Replace Values

Replaces values in dataset using a mapping.

Inputs

Expects one or more of res_df, rooms_df, guest_df to be present on the workflow context. The runnable loops over these DataFrames and inspects every column for configured replacements.

Mappings are provided through the job configuration via get_value_replacements_for_column(column) (the exact config key lives in the job context). The mapping should be a dictionary mapping original values to replacement values (old_value -> new_value).

For each target DataFrame and for each column that has a replacement mapping:
- The original value is preserved in a new column named <column>_og.
- A small mapping DataFrame is built in Spark from the mapping dict and left-joined to the target DataFrame on the column value.
- The column is replaced using coalesce(new_val, column) so unmapped values are preserved.
After processing all columns in a DataFrame the code checkpoints the DataFrame eagerly and writes it back to the workflow context under the same attribute name.

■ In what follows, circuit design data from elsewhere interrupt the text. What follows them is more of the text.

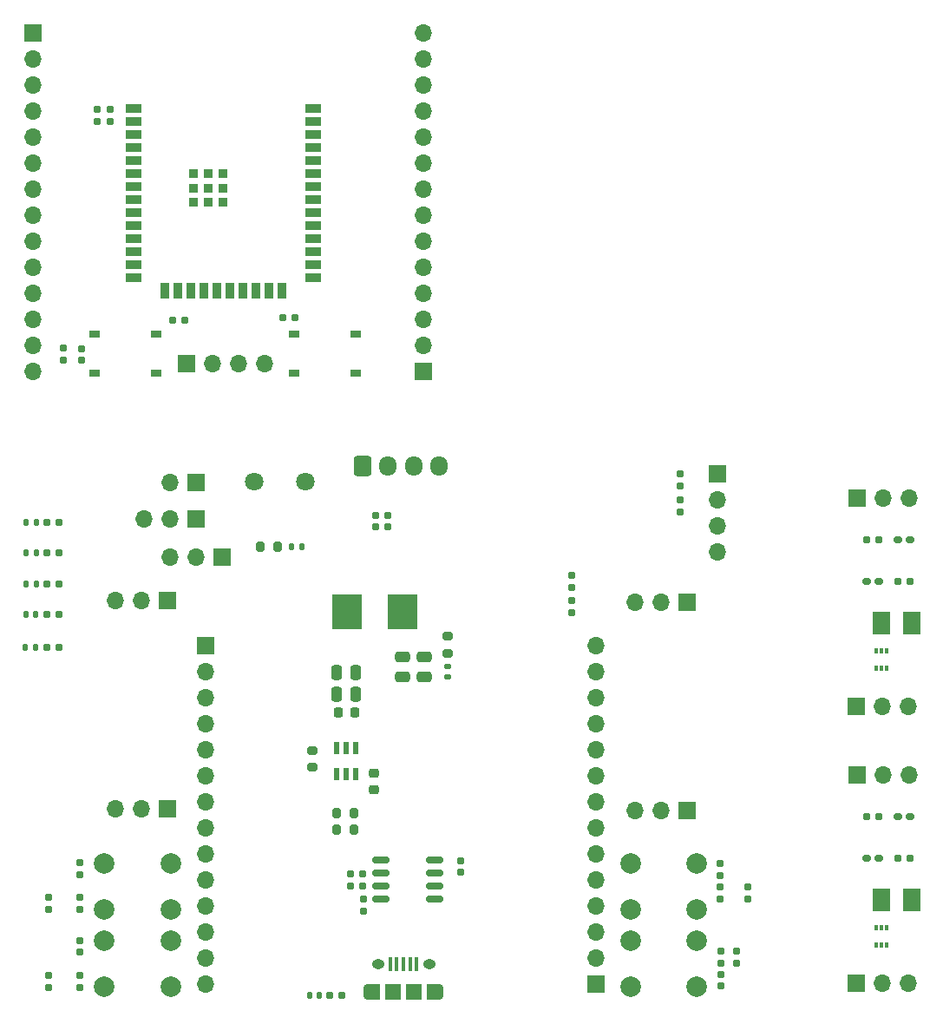
<source format=gbr>
%TF.GenerationSoftware,KiCad,Pcbnew,8.0.2*%
%TF.CreationDate,2024-05-05T14:46:41+02:00*%
%TF.ProjectId,Panelizacja,50616e65-6c69-47a6-9163-6a612e6b6963,rev?*%
%TF.SameCoordinates,Original*%
%TF.FileFunction,Soldermask,Top*%
%TF.FilePolarity,Negative*%
%FSLAX46Y46*%
G04 Gerber Fmt 4.6, Leading zero omitted, Abs format (unit mm)*
G04 Created by KiCad (PCBNEW 8.0.2) date 2024-05-05 14:46:41*
%MOMM*%
%LPD*%
G01*
G04 APERTURE LIST*
G04 Aperture macros list*
%AMRoundRect*
0 Rectangle with rounded corners*
0 $1 Rounding radius*
0 $2 $3 $4 $5 $6 $7 $8 $9 X,Y pos of 4 corners*
0 Add a 4 corners polygon primitive as box body*
4,1,4,$2,$3,$4,$5,$6,$7,$8,$9,$2,$3,0*
0 Add four circle primitives for the rounded corners*
1,1,$1+$1,$2,$3*
1,1,$1+$1,$4,$5*
1,1,$1+$1,$6,$7*
1,1,$1+$1,$8,$9*
0 Add four rect primitives between the rounded corners*
20,1,$1+$1,$2,$3,$4,$5,0*
20,1,$1+$1,$4,$5,$6,$7,0*
20,1,$1+$1,$6,$7,$8,$9,0*
20,1,$1+$1,$8,$9,$2,$3,0*%
G04 Aperture macros list end*
%ADD10RoundRect,0.250000X0.475000X-0.250000X0.475000X0.250000X-0.475000X0.250000X-0.475000X-0.250000X0*%
%ADD11RoundRect,0.155000X0.155000X-0.212500X0.155000X0.212500X-0.155000X0.212500X-0.155000X-0.212500X0*%
%ADD12RoundRect,0.160000X0.197500X0.160000X-0.197500X0.160000X-0.197500X-0.160000X0.197500X-0.160000X0*%
%ADD13RoundRect,0.160000X-0.197500X-0.160000X0.197500X-0.160000X0.197500X0.160000X-0.197500X0.160000X0*%
%ADD14RoundRect,0.147500X-0.147500X-0.172500X0.147500X-0.172500X0.147500X0.172500X-0.147500X0.172500X0*%
%ADD15C,1.800000*%
%ADD16RoundRect,0.147500X0.172500X-0.147500X0.172500X0.147500X-0.172500X0.147500X-0.172500X-0.147500X0*%
%ADD17RoundRect,0.160000X0.160000X-0.197500X0.160000X0.197500X-0.160000X0.197500X-0.160000X-0.197500X0*%
%ADD18R,1.700000X1.700000*%
%ADD19O,1.700000X1.700000*%
%ADD20RoundRect,0.250000X-0.250000X-0.475000X0.250000X-0.475000X0.250000X0.475000X-0.250000X0.475000X0*%
%ADD21R,0.600000X1.250000*%
%ADD22C,2.000000*%
%ADD23RoundRect,0.155000X-0.155000X0.212500X-0.155000X-0.212500X0.155000X-0.212500X0.155000X0.212500X0*%
%ADD24R,1.000000X0.750000*%
%ADD25RoundRect,0.160000X0.222500X0.160000X-0.222500X0.160000X-0.222500X-0.160000X0.222500X-0.160000X0*%
%ADD26RoundRect,0.160000X-0.222500X-0.160000X0.222500X-0.160000X0.222500X0.160000X-0.222500X0.160000X0*%
%ADD27RoundRect,0.200000X-0.200000X-0.275000X0.200000X-0.275000X0.200000X0.275000X-0.200000X0.275000X0*%
%ADD28RoundRect,0.160000X-0.160000X0.197500X-0.160000X-0.197500X0.160000X-0.197500X0.160000X0.197500X0*%
%ADD29RoundRect,0.225000X-0.225000X-0.250000X0.225000X-0.250000X0.225000X0.250000X-0.225000X0.250000X0*%
%ADD30RoundRect,0.200000X0.275000X-0.200000X0.275000X0.200000X-0.275000X0.200000X-0.275000X-0.200000X0*%
%ADD31RoundRect,0.225000X-0.250000X0.225000X-0.250000X-0.225000X0.250000X-0.225000X0.250000X0.225000X0*%
%ADD32R,2.950000X3.500000*%
%ADD33RoundRect,0.200000X0.200000X0.275000X-0.200000X0.275000X-0.200000X-0.275000X0.200000X-0.275000X0*%
%ADD34RoundRect,0.147500X0.147500X0.172500X-0.147500X0.172500X-0.147500X-0.172500X0.147500X-0.172500X0*%
%ADD35R,1.800000X2.250000*%
%ADD36RoundRect,0.150000X0.675000X0.150000X-0.675000X0.150000X-0.675000X-0.150000X0.675000X-0.150000X0*%
%ADD37R,0.300000X0.475000*%
%ADD38R,0.400000X1.350000*%
%ADD39O,0.900000X1.550000*%
%ADD40R,1.200000X1.550000*%
%ADD41O,1.250000X0.950000*%
%ADD42R,1.500000X1.550000*%
%ADD43R,1.500000X0.900000*%
%ADD44R,0.900000X1.500000*%
%ADD45R,0.900000X0.900000*%
%ADD46RoundRect,0.250000X-0.600000X-0.725000X0.600000X-0.725000X0.600000X0.725000X-0.600000X0.725000X0*%
%ADD47O,1.700000X1.950000*%
G04 APERTURE END LIST*
D10*
%TO.C,C5*%
X54007121Y-85742878D03*
X54007121Y-83842878D03*
%TD*%
D11*
%TO.C,C11*%
X85007121Y-105160378D03*
X85007121Y-104025378D03*
%TD*%
D12*
%TO.C,R1*%
X32797500Y-51000000D03*
X31602500Y-51000000D03*
%TD*%
%TO.C,R8*%
X50107121Y-106192878D03*
X48912121Y-106192878D03*
%TD*%
D13*
%TO.C,R2*%
X99318500Y-72384000D03*
X100513500Y-72384000D03*
%TD*%
D14*
%TO.C,D2*%
X17217121Y-82892878D03*
X18187121Y-82892878D03*
%TD*%
D15*
%TO.C,J12*%
X39507121Y-66692878D03*
X44507121Y-66692878D03*
%TD*%
D12*
%TO.C,R1*%
X103561500Y-103448000D03*
X102366500Y-103448000D03*
%TD*%
D16*
%TO.C,D4*%
X58457121Y-85777878D03*
X58457121Y-84807878D03*
%TD*%
D17*
%TO.C,R24*%
X22507121Y-108492878D03*
X22507121Y-107297878D03*
%TD*%
D18*
%TO.C,J2*%
X72882121Y-115792878D03*
D19*
X72882121Y-113252878D03*
X72882121Y-110712878D03*
X72882121Y-108172878D03*
X72882121Y-105632878D03*
X72882121Y-103092878D03*
X72882121Y-100552878D03*
X72882121Y-98012878D03*
X72882121Y-95472878D03*
X72882121Y-92932878D03*
X72882121Y-90392878D03*
X72882121Y-87852878D03*
X72882121Y-85312878D03*
X72882121Y-82772878D03*
%TD*%
D12*
%TO.C,R1*%
X103561500Y-76448000D03*
X102366500Y-76448000D03*
%TD*%
D20*
%TO.C,C6*%
X47582121Y-85392878D03*
X49482121Y-85392878D03*
%TD*%
D21*
%TO.C,IC1*%
X49482121Y-92742878D03*
X48532121Y-92742878D03*
X47582121Y-92742878D03*
X47582121Y-95242878D03*
X48532121Y-95242878D03*
X49482121Y-95242878D03*
%TD*%
D22*
%TO.C,SW4*%
X82757121Y-116042878D03*
X76257121Y-116042878D03*
X82757121Y-111542878D03*
X76257121Y-111542878D03*
%TD*%
D17*
%TO.C,R26*%
X86607121Y-113690378D03*
X86607121Y-112495378D03*
%TD*%
D13*
%TO.C,R2*%
X42352500Y-50750000D03*
X43547500Y-50750000D03*
%TD*%
%TO.C,R2*%
X99318500Y-99384000D03*
X100513500Y-99384000D03*
%TD*%
D23*
%TO.C,C12*%
X85107121Y-114825378D03*
X85107121Y-115960378D03*
%TD*%
D11*
%TO.C,C1*%
X24200000Y-31567500D03*
X24200000Y-30432500D03*
%TD*%
D18*
%TO.C,J3*%
X31107121Y-98692878D03*
D19*
X28567121Y-98692878D03*
X26027121Y-98692878D03*
%TD*%
D18*
%TO.C,J9*%
X36387121Y-74092878D03*
D19*
X33847121Y-74092878D03*
X31307121Y-74092878D03*
%TD*%
D14*
%TO.C,D8*%
X17307121Y-70692878D03*
X18277121Y-70692878D03*
%TD*%
D13*
%TO.C,R9*%
X46912121Y-116892878D03*
X48107121Y-116892878D03*
%TD*%
D17*
%TO.C,R1*%
X70507121Y-79487878D03*
X70507121Y-78292878D03*
%TD*%
D24*
%TO.C,SW2*%
X49450000Y-56125000D03*
X43450000Y-56125000D03*
X49450000Y-52375000D03*
X43450000Y-52375000D03*
%TD*%
D13*
%TO.C,R3*%
X51409621Y-69992878D03*
X52604621Y-69992878D03*
%TD*%
D25*
%TO.C,D1*%
X103536500Y-72384000D03*
X102391500Y-72384000D03*
%TD*%
D26*
%TO.C,D2*%
X99343500Y-76448000D03*
X100488500Y-76448000D03*
%TD*%
D18*
%TO.C,J11*%
X84732121Y-65992878D03*
D19*
X84732121Y-68532878D03*
X84732121Y-71072878D03*
X84732121Y-73612878D03*
%TD*%
D27*
%TO.C,R11*%
X47582121Y-100642878D03*
X49232121Y-100642878D03*
%TD*%
D13*
%TO.C,R4*%
X51409621Y-71092878D03*
X52604621Y-71092878D03*
%TD*%
D24*
%TO.C,SW1*%
X29950000Y-56125000D03*
X23950000Y-56125000D03*
X29950000Y-52375000D03*
X23950000Y-52375000D03*
%TD*%
D11*
%TO.C,C2*%
X25450000Y-31567500D03*
X25450000Y-30432500D03*
%TD*%
D25*
%TO.C,D1*%
X103536500Y-99384000D03*
X102391500Y-99384000D03*
%TD*%
D22*
%TO.C,SW3*%
X76257121Y-103992878D03*
X82757121Y-103992878D03*
X76257121Y-108492878D03*
X82757121Y-108492878D03*
%TD*%
D14*
%TO.C,D6*%
X17304621Y-76692878D03*
X18274621Y-76692878D03*
%TD*%
D12*
%TO.C,R7*%
X50104621Y-104992878D03*
X48909621Y-104992878D03*
%TD*%
D18*
%TO.C,J5*%
X81807121Y-78492878D03*
D19*
X79267121Y-78492878D03*
X76727121Y-78492878D03*
%TD*%
D28*
%TO.C,R21*%
X19507121Y-114895378D03*
X19507121Y-116090378D03*
%TD*%
D14*
%TO.C,D1*%
X44924621Y-116892878D03*
X45894621Y-116892878D03*
%TD*%
D18*
%TO.C,J6*%
X81807121Y-98812878D03*
D19*
X79267121Y-98812878D03*
X76727121Y-98812878D03*
%TD*%
D14*
%TO.C,D5*%
X17239621Y-79692878D03*
X18209621Y-79692878D03*
%TD*%
D29*
%TO.C,C8*%
X47782121Y-89292878D03*
X49332121Y-89292878D03*
%TD*%
D18*
%TO.C,J1*%
X34782121Y-82772878D03*
D19*
X34782121Y-85312878D03*
X34782121Y-87852878D03*
X34782121Y-90392878D03*
X34782121Y-92932878D03*
X34782121Y-95472878D03*
X34782121Y-98012878D03*
X34782121Y-100552878D03*
X34782121Y-103092878D03*
X34782121Y-105632878D03*
X34782121Y-108172878D03*
X34782121Y-110712878D03*
X34782121Y-113252878D03*
X34782121Y-115792878D03*
%TD*%
D18*
%TO.C,J4*%
X31107121Y-78372878D03*
D19*
X28567121Y-78372878D03*
X26027121Y-78372878D03*
%TD*%
D20*
%TO.C,C7*%
X47582121Y-87492878D03*
X49482121Y-87492878D03*
%TD*%
D11*
%TO.C,C10*%
X22507121Y-112660378D03*
X22507121Y-111525378D03*
%TD*%
D30*
%TO.C,R10*%
X45182121Y-94617878D03*
X45182121Y-92967878D03*
%TD*%
D17*
%TO.C,R5*%
X81107121Y-67190378D03*
X81107121Y-65995378D03*
%TD*%
D28*
%TO.C,R27*%
X85107121Y-112495378D03*
X85107121Y-113690378D03*
%TD*%
D12*
%TO.C,R18*%
X20502121Y-73692878D03*
X19307121Y-73692878D03*
%TD*%
D31*
%TO.C,C3*%
X51257121Y-95217878D03*
X51257121Y-96767878D03*
%TD*%
D32*
%TO.C,L1*%
X54007121Y-79392878D03*
X48557121Y-79392878D03*
%TD*%
D33*
%TO.C,R12*%
X49232121Y-99042878D03*
X47582121Y-99042878D03*
%TD*%
D34*
%TO.C,D3*%
X44182121Y-73092878D03*
X43212121Y-73092878D03*
%TD*%
D17*
%TO.C,R6*%
X81107121Y-69690378D03*
X81107121Y-68495378D03*
%TD*%
D35*
%TO.C,C1*%
X100777400Y-107512000D03*
X103677400Y-107512000D03*
%TD*%
D23*
%TO.C,C3*%
X20900000Y-53732500D03*
X20900000Y-54867500D03*
%TD*%
D18*
%TO.C,J10*%
X33847121Y-70392878D03*
D19*
X31307121Y-70392878D03*
X28767121Y-70392878D03*
%TD*%
D11*
%TO.C,C9*%
X22507121Y-105060378D03*
X22507121Y-103925378D03*
%TD*%
D36*
%TO.C,U1*%
X57132121Y-107497878D03*
X57132121Y-106227878D03*
X57132121Y-104957878D03*
X57132121Y-103687878D03*
X51882121Y-103687878D03*
X51882121Y-104957878D03*
X51882121Y-106227878D03*
X51882121Y-107497878D03*
%TD*%
D26*
%TO.C,D2*%
X99343500Y-103448000D03*
X100488500Y-103448000D03*
%TD*%
D12*
%TO.C,R19*%
X20502121Y-70692878D03*
X19307121Y-70692878D03*
%TD*%
D22*
%TO.C,SW2*%
X24907121Y-111542878D03*
X31407121Y-111542878D03*
X24907121Y-116042878D03*
X31407121Y-116042878D03*
%TD*%
D37*
%TO.C,IC1*%
X100250600Y-84906000D03*
X100750600Y-84906000D03*
X101250600Y-84906000D03*
X101250600Y-83230000D03*
X100750600Y-83230000D03*
X100250600Y-83230000D03*
%TD*%
D17*
%TO.C,R2*%
X70507121Y-77085378D03*
X70507121Y-75890378D03*
%TD*%
D22*
%TO.C,SW1*%
X24907121Y-103942878D03*
X31407121Y-103942878D03*
X24907121Y-108442878D03*
X31407121Y-108442878D03*
%TD*%
D10*
%TO.C,C4*%
X56107121Y-85742878D03*
X56107121Y-83842878D03*
%TD*%
D28*
%TO.C,R23*%
X87707121Y-106295378D03*
X87707121Y-107490378D03*
%TD*%
D38*
%TO.C,J14*%
X52807121Y-113792878D03*
X53457121Y-113792878D03*
X54107121Y-113792878D03*
X54757121Y-113792878D03*
X55407121Y-113792878D03*
D39*
X50607121Y-116492878D03*
D40*
X51207121Y-116492878D03*
D41*
X51607121Y-113792878D03*
D42*
X53107121Y-116492878D03*
X55107121Y-116492878D03*
D41*
X56607121Y-113792878D03*
D40*
X57007121Y-116492878D03*
D39*
X57607121Y-116492878D03*
%TD*%
D12*
%TO.C,R17*%
X20502121Y-76692878D03*
X19307121Y-76692878D03*
%TD*%
D37*
%TO.C,IC1*%
X100250600Y-111906000D03*
X100750600Y-111906000D03*
X101250600Y-111906000D03*
X101250600Y-110230000D03*
X100750600Y-110230000D03*
X100250600Y-110230000D03*
%TD*%
D23*
%TO.C,C2*%
X50207121Y-107492878D03*
X50207121Y-108627878D03*
%TD*%
D35*
%TO.C,C1*%
X100777400Y-80512000D03*
X103677400Y-80512000D03*
%TD*%
D14*
%TO.C,D7*%
X17304621Y-73692878D03*
X18274621Y-73692878D03*
%TD*%
D17*
%TO.C,R25*%
X85007121Y-107490378D03*
X85007121Y-106295378D03*
%TD*%
D23*
%TO.C,C1*%
X59707121Y-103725378D03*
X59707121Y-104860378D03*
%TD*%
D30*
%TO.C,R15*%
X58457121Y-83482878D03*
X58457121Y-81832878D03*
%TD*%
D43*
%TO.C,IC1*%
X27800000Y-30360000D03*
X27800000Y-31630000D03*
X27800000Y-32900000D03*
X27800000Y-34170000D03*
X27800000Y-35440000D03*
X27800000Y-36710000D03*
X27800000Y-37980000D03*
X27800000Y-39250000D03*
X27800000Y-40520000D03*
X27800000Y-41790000D03*
X27800000Y-43060000D03*
X27800000Y-44330000D03*
X27800000Y-45600000D03*
X27800000Y-46870000D03*
D44*
X30835000Y-48120000D03*
X32105000Y-48120000D03*
X33375000Y-48120000D03*
X34645000Y-48120000D03*
X35915000Y-48120000D03*
X37185000Y-48120000D03*
X38455000Y-48120000D03*
X39725000Y-48120000D03*
X40995000Y-48120000D03*
X42265000Y-48120000D03*
D43*
X45300000Y-46870000D03*
X45300000Y-45600000D03*
X45300000Y-44330000D03*
X45300000Y-43060000D03*
X45300000Y-41790000D03*
X45300000Y-40520000D03*
X45300000Y-39250000D03*
X45300000Y-37980000D03*
X45300000Y-36710000D03*
X45300000Y-35440000D03*
X45300000Y-34170000D03*
X45300000Y-32900000D03*
X45300000Y-31630000D03*
X45300000Y-30360000D03*
D45*
X33650000Y-36680000D03*
X33650000Y-38080000D03*
X33650000Y-39480000D03*
X35050000Y-39480000D03*
X36450000Y-39480000D03*
X36450000Y-38080000D03*
X36450000Y-36680000D03*
X35050000Y-36680000D03*
X35050000Y-38080000D03*
%TD*%
D12*
%TO.C,R14*%
X20522121Y-79692878D03*
X19327121Y-79692878D03*
%TD*%
D18*
%TO.C,J8*%
X33832121Y-66792878D03*
D19*
X31292121Y-66792878D03*
%TD*%
D11*
%TO.C,C4*%
X22700000Y-54885000D03*
X22700000Y-53750000D03*
%TD*%
D12*
%TO.C,R13*%
X20502121Y-82892878D03*
X19307121Y-82892878D03*
%TD*%
D28*
%TO.C,R20*%
X19507121Y-107295378D03*
X19507121Y-108490378D03*
%TD*%
D18*
%TO.C,J3*%
X32900000Y-55250000D03*
D19*
X35440000Y-55250000D03*
X37980000Y-55250000D03*
X40520000Y-55250000D03*
%TD*%
D17*
%TO.C,R22*%
X22507121Y-116090378D03*
X22507121Y-114895378D03*
%TD*%
D46*
%TO.C,J7*%
X50107121Y-65192878D03*
D47*
X52607121Y-65192878D03*
X55107121Y-65192878D03*
X57607121Y-65192878D03*
%TD*%
D33*
%TO.C,R16*%
X41807121Y-73092878D03*
X40157121Y-73092878D03*
%TD*%
D18*
%TO.C,J2*%
X98407000Y-95320000D03*
D19*
X100947000Y-95320000D03*
X103487000Y-95320000D03*
%TD*%
D18*
%TO.C,J1*%
X98280000Y-88640000D03*
D19*
X100820000Y-88640000D03*
X103360000Y-88640000D03*
%TD*%
D18*
%TO.C,J1*%
X56060000Y-55940000D03*
D19*
X56060000Y-53400000D03*
X56060000Y-50860000D03*
X56060000Y-48320000D03*
X56060000Y-45780000D03*
X56060000Y-43240000D03*
X56060000Y-40700000D03*
X56060000Y-38160000D03*
X56060000Y-35620000D03*
X56060000Y-33080000D03*
X56060000Y-30540000D03*
X56060000Y-28000000D03*
X56060000Y-25460000D03*
X56060000Y-22920000D03*
%TD*%
D18*
%TO.C,J1*%
X98280000Y-115640000D03*
D19*
X100820000Y-115640000D03*
X103360000Y-115640000D03*
%TD*%
D18*
%TO.C,J2*%
X98407000Y-68320000D03*
D19*
X100947000Y-68320000D03*
X103487000Y-68320000D03*
%TD*%
D18*
%TO.C,J2*%
X17960000Y-22920000D03*
D19*
X17960000Y-25460000D03*
X17960000Y-28000000D03*
X17960000Y-30540000D03*
X17960000Y-33080000D03*
X17960000Y-35620000D03*
X17960000Y-38160000D03*
X17960000Y-40700000D03*
X17960000Y-43240000D03*
X17960000Y-45780000D03*
X17960000Y-48320000D03*
X17960000Y-50860000D03*
X17960000Y-53400000D03*
X17960000Y-55940000D03*
%TD*%
M02*

</source>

Updated DataFrames on the workflow context with _og columns for each replaced field and values updated according to the provided mapping.

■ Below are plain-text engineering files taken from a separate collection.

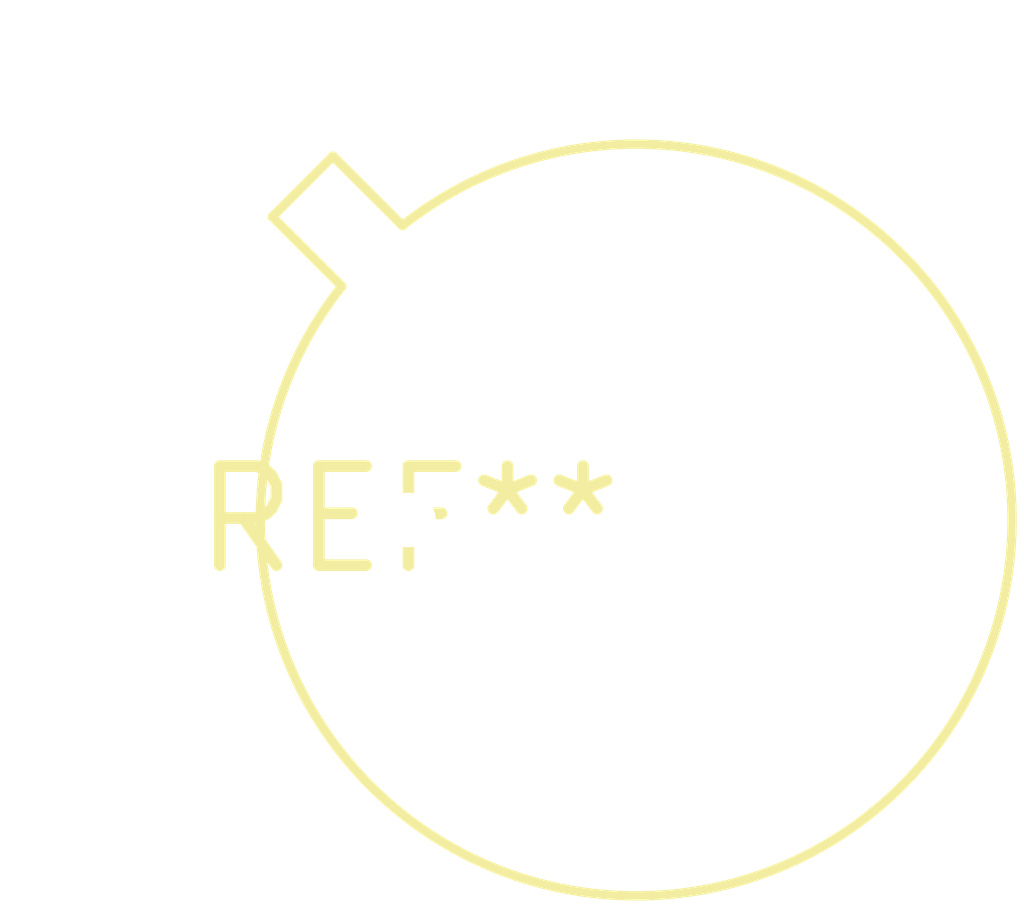
<source format=kicad_pcb>
(kicad_pcb (version 20240108) (generator pcbnew)

  (general
    (thickness 1.6)
  )

  (paper "A4")
  (layers
    (0 "F.Cu" signal)
    (31 "B.Cu" signal)
    (32 "B.Adhes" user "B.Adhesive")
    (33 "F.Adhes" user "F.Adhesive")
    (34 "B.Paste" user)
    (35 "F.Paste" user)
    (36 "B.SilkS" user "B.Silkscreen")
    (37 "F.SilkS" user "F.Silkscreen")
    (38 "B.Mask" user)
    (39 "F.Mask" user)
    (40 "Dwgs.User" user "User.Drawings")
    (41 "Cmts.User" user "User.Comments")
    (42 "Eco1.User" user "User.Eco1")
    (43 "Eco2.User" user "User.Eco2")
    (44 "Edge.Cuts" user)
    (45 "Margin" user)
    (46 "B.CrtYd" user "B.Courtyard")
    (47 "F.CrtYd" user "F.Courtyard")
    (48 "B.Fab" user)
    (49 "F.Fab" user)
    (50 "User.1" user)
    (51 "User.2" user)
    (52 "User.3" user)
    (53 "User.4" user)
    (54 "User.5" user)
    (55 "User.6" user)
    (56 "User.7" user)
    (57 "User.8" user)
    (58 "User.9" user)
  )

  (setup
    (pad_to_mask_clearance 0)
    (pcbplotparams
      (layerselection 0x00010fc_ffffffff)
      (plot_on_all_layers_selection 0x0000000_00000000)
      (disableapertmacros false)
      (usegerberextensions false)
      (usegerberattributes false)
      (usegerberadvancedattributes false)
      (creategerberjobfile false)
      (dashed_line_dash_ratio 12.000000)
      (dashed_line_gap_ratio 3.000000)
      (svgprecision 4)
      (plotframeref false)
      (viasonmask false)
      (mode 1)
      (useauxorigin false)
      (hpglpennumber 1)
      (hpglpenspeed 20)
      (hpglpendiameter 15.000000)
      (dxfpolygonmode false)
      (dxfimperialunits false)
      (dxfusepcbnewfont false)
      (psnegative false)
      (psa4output false)
      (plotreference false)
      (plotvalue false)
      (plotinvisibletext false)
      (sketchpadsonfab false)
      (subtractmaskfromsilk false)
      (outputformat 1)
      (mirror false)
      (drillshape 1)
      (scaleselection 1)
      (outputdirectory "")
    )
  )

  (net 0 "")

  (footprint "TO-78-10" (layer "F.Cu") (at 0 0))

)

</source>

If a target DataFrame is not present on the context it is skipped.
If no mapping exists for a given column it is left unchanged (no _og column created).
The implementation uses a join-based approach which is robust for many mappings but may be less efficient for extremely large mapping dictionaries — consider a broadcast join or a UDF for very large mappings if performance becomes an issue.

If the job config contains a mapping for status: {"Cancelled": "cancelled", "No Show": "no_show"} then running Replace Values will produce a status_og column with the original values and replace status values according to the mapping.